Kıbrıs Türklerinin özgürlük mücadelesinin simge isimlerinden Dr Fazıl Küçük, adına ve anısına yakışır bir müzeye kavuştu. KKTC Meclis Başkanı Dr Sibel Siber, müzenin yenilenme süreci ve diğer projelerini MİLLİYET Gazetesi’ne anlattı.
Dr. Fazıl Küçük’ün hayatı aslında Kıbrıs Türklerinin de tarihi gibi. Küçük’ün yıllarca kliniği, siyasi çalışma mekânı ve daha sonra ise 1946-1960 yılları arasında ailesinin yaşam alanı olarak kullandığı mekan adına yakışan bir müze halini aldı. Peki süreç nasıl gelişti? Fikir kimden çıktı? Türkiye nerede devreye girdi?

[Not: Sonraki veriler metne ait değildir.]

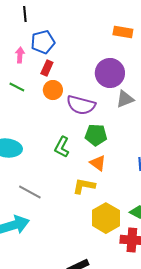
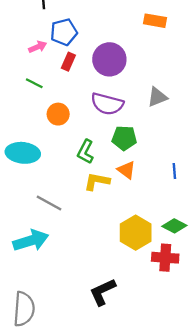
pink arrow: (20, 55) -> (38, 47), turned 63
purple circle: (110, 73) -> (109, 59), moved
orange circle: (53, 90) -> (58, 114), moved
yellow L-shape: (84, 186) -> (97, 181), moved

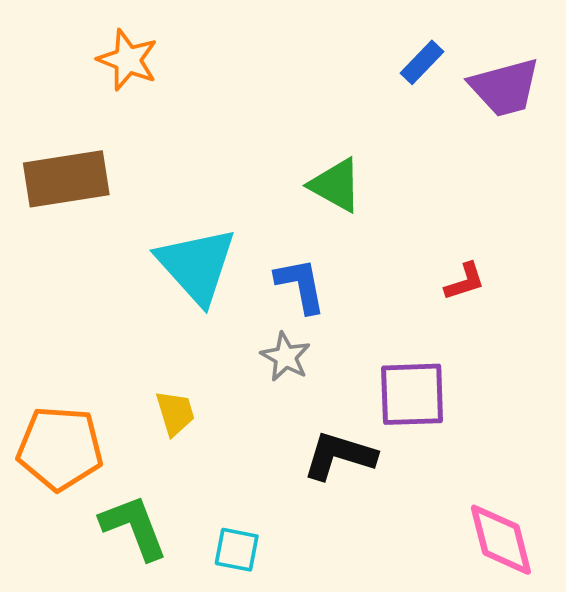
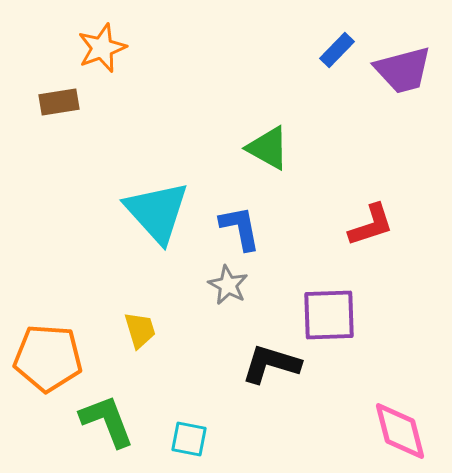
orange star: (128, 60) -> (102, 48), turned 30
brown rectangle: (66, 179) -> (59, 102), moved, size x0.6
red L-shape: (465, 282) -> (371, 225), size x1.4

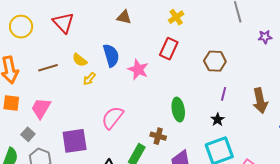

KKTC Meclis Başkanı Sibel Siber aynı zamanda Meclis Kültür Komisyonu’nun başkanlığını da yaptığını hatırlattı. Komite üyeleriyle 5 Mart 2014’te Dr Fazıl Küçük Müzesi’ne yaptıkları ziyareti anlattı.
“Müze olarak aslında 90’larda açılmıştı ancak çok atıl ve çağdaş müzecilik anlayışından uzaktı. Bir kez daha orayı yerinde gördük ve bir duyarlılık oluşturmak istedik. Bizim mücadele liderimizin eşyalarının saklandığını ancak müze anlayışından uzak olduğunu gördük. O gün ne kadar büyük bir moral bozukluğu, üzüntü ve utanç duyduğumu ifade etmek isterim. Bu mekan, Lefkoşa’nın ana caddesi, Girne Caddesinde üstelik de üzerinde müze yazıyordu, öğrenciler bu halini gelip görüyordu.. Bu haliyle, kendi toplumsal aidiyetimiz ve kimliğimiz açısından da büyük bir olumsuz durum ve özgüvensizlik yarattığını söyleyebilirim”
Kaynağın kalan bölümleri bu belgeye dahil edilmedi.